Your task
Produce a word-for-word copy of the data that follows, excluding images.

Provided data
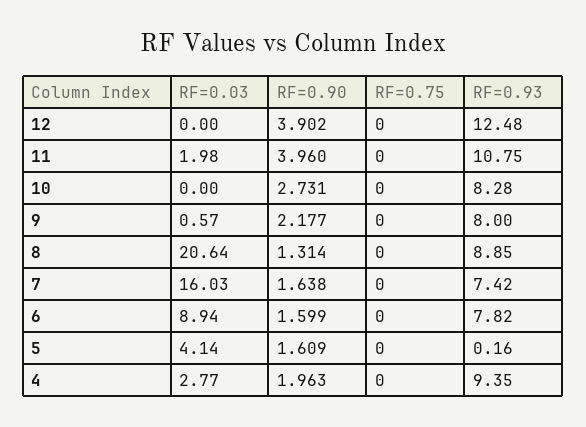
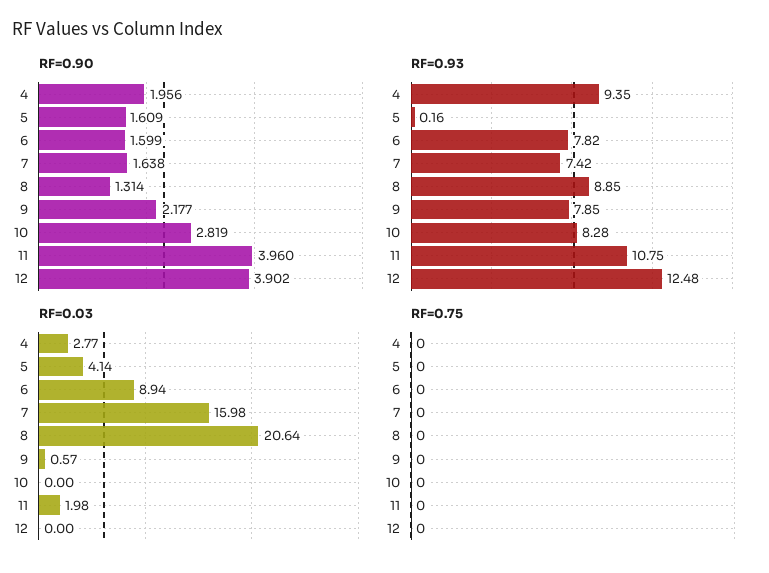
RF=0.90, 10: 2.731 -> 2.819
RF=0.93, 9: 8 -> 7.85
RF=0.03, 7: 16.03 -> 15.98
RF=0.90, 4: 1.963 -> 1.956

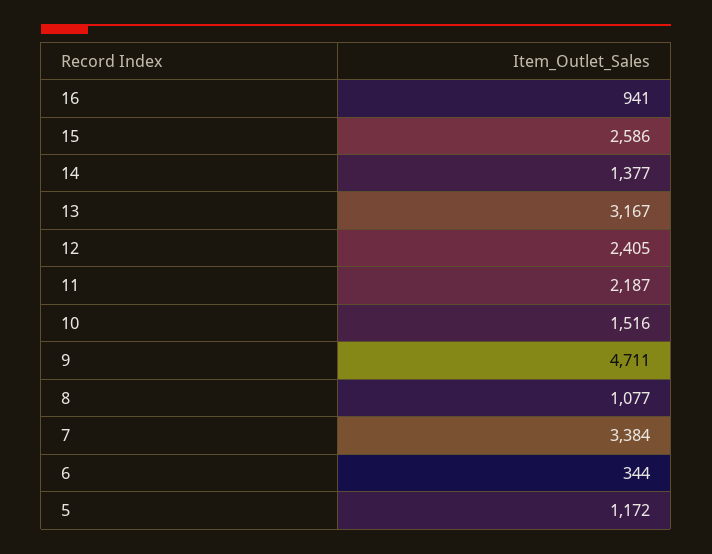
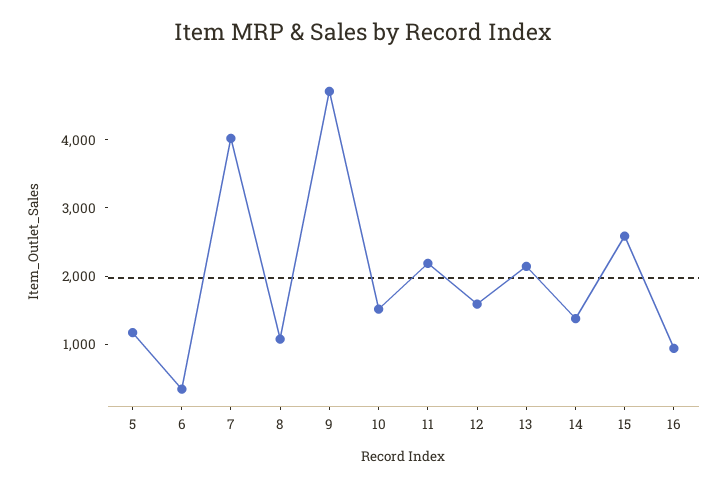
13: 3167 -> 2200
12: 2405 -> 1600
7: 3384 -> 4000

The completed task
RF=0.90, 10: 2.731 -> 2.819
RF=0.93, 9: 8 -> 7.85
RF=0.03, 7: 16.03 -> 15.98
RF=0.90, 4: 1.963 -> 1.956

13: 3167 -> 2200
12: 2405 -> 1600
7: 3384 -> 4000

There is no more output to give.